31.8.06

The reasons I know I'm scared.

When I look back at every "relationship," I've been in all I can think of are the bad times.

I remember fighting every day...

I remember being a complete bitch.

I hated myself more than I hated him.

I felt restricted... possessed... and obligated.

I guess I could sit here and slander every relationship I've ever had with someone, but that's not really what is on my mind right now. I've always fought to be single because it's so less complicated. You don't have anyone else to worry about but yourself... but what happens when you can't help but to think about someone else, regardless of being "with them." I mean, can I really fight this so much longer?

It's quite obvious who I'm talking about... but in case you're out of the loop... I'll go ahead and explain.

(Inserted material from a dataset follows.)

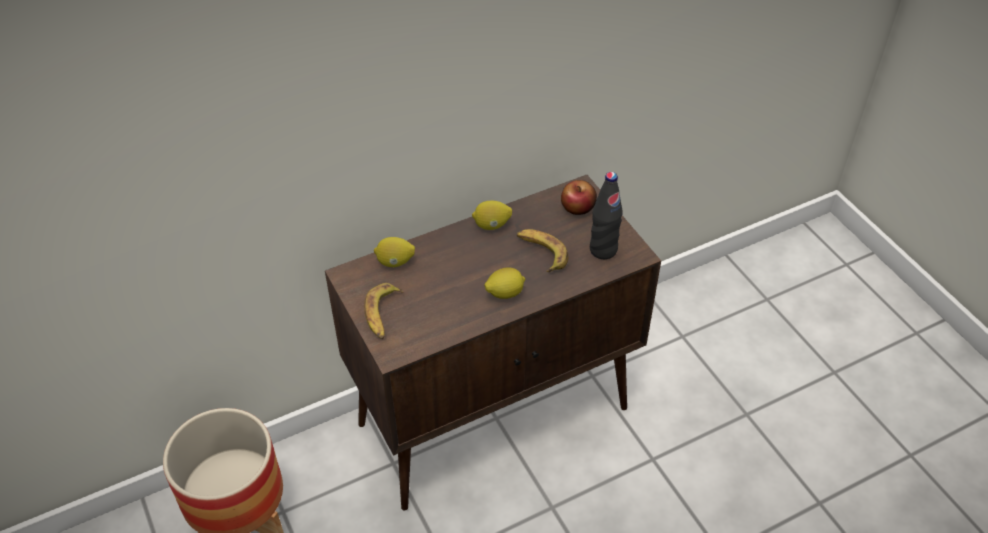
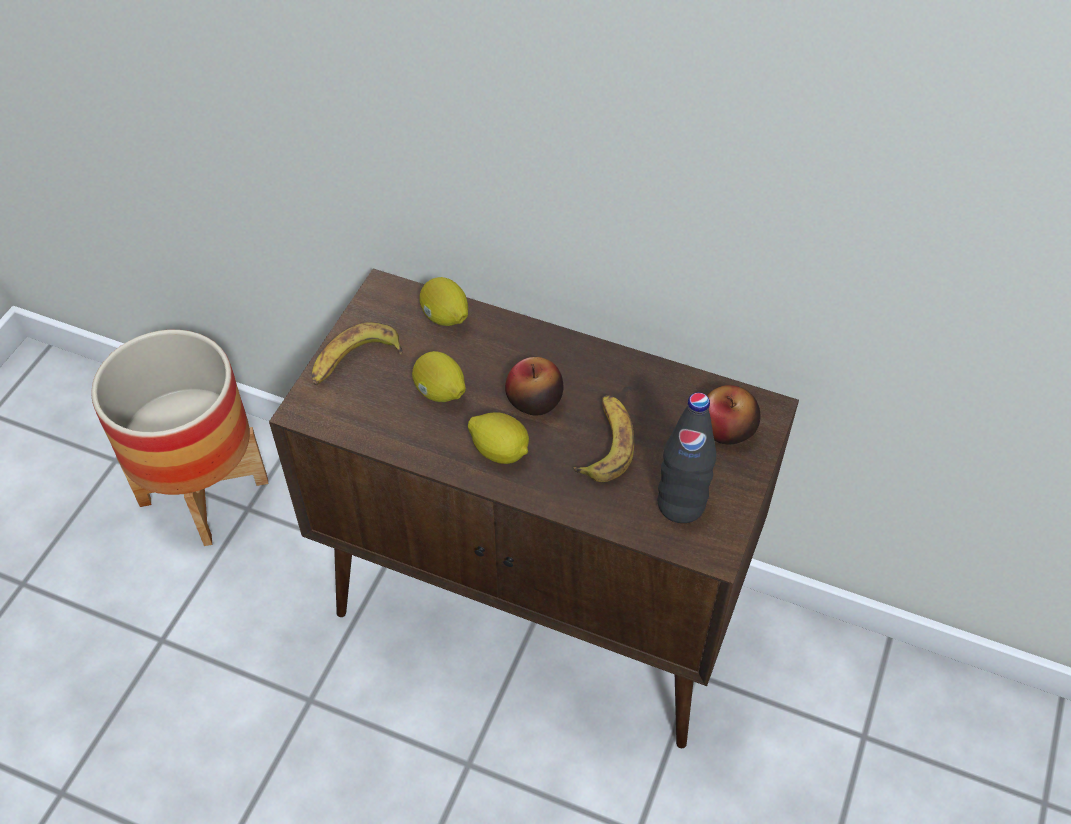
camera: 50 degrees right, 5 degrees up
lemon [472,201,512,230] -> lemon moved to [412,351,466,402]
none -> apple [505,357,564,416]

Jen (best friend) tried to set me and james up like... 3 or 4.... is still don't know... years ago. I was in one of those I-don't-want-a-relationship stages of my life. Nothing ever came of it and he moved to fucking PA. We started talking a lot in the past 3 months and the first weekend of this month I went to visit him... it was great. I feel so content when I'm around him. We planned for him to come see me on my birthday... but my birthday is on September 17th and I've already seen him twice since then... he's even planning on coming this weekend too. One time he came down and once we met in the middle... isn't that adorable? We talk all the time... pretty much all day through texts... and fall asleep on the phone most nights. I'm just so freaking happy.. I don't want to lose this... and that is why I'm so scared.

9.8.06

The Cosmopolitan Girl

A conversation a few weeks ago led to one of my friends commenting to me that my stories always sound like something out of cosmo. She then told me, "you should have a blog!" I was like... duh, I do! I don't think my escapades of infatuation, awkward sexual moments, and shameful drama are that which my blog readers would enjoy or more imporantly, I would feel like sharing. I could tell the stories... but then why would I have specific close friends to spill my guts to? And really, even though I would tell even a stranger most of the details of my life, I don't find them necessary pieces of information. For this friend, that's what we talk about though. It's weird because we aren't exactly best friends, but we both know things that each other's best friends don't know.
I guess I could start leaving really juicy stories... tell ppl to read them and work up an audience, but knowing what kind of attention that would bring... I think I'll stick to my random thoughts that just pop into my head... not dramatic details of a life that I hardly enjoy.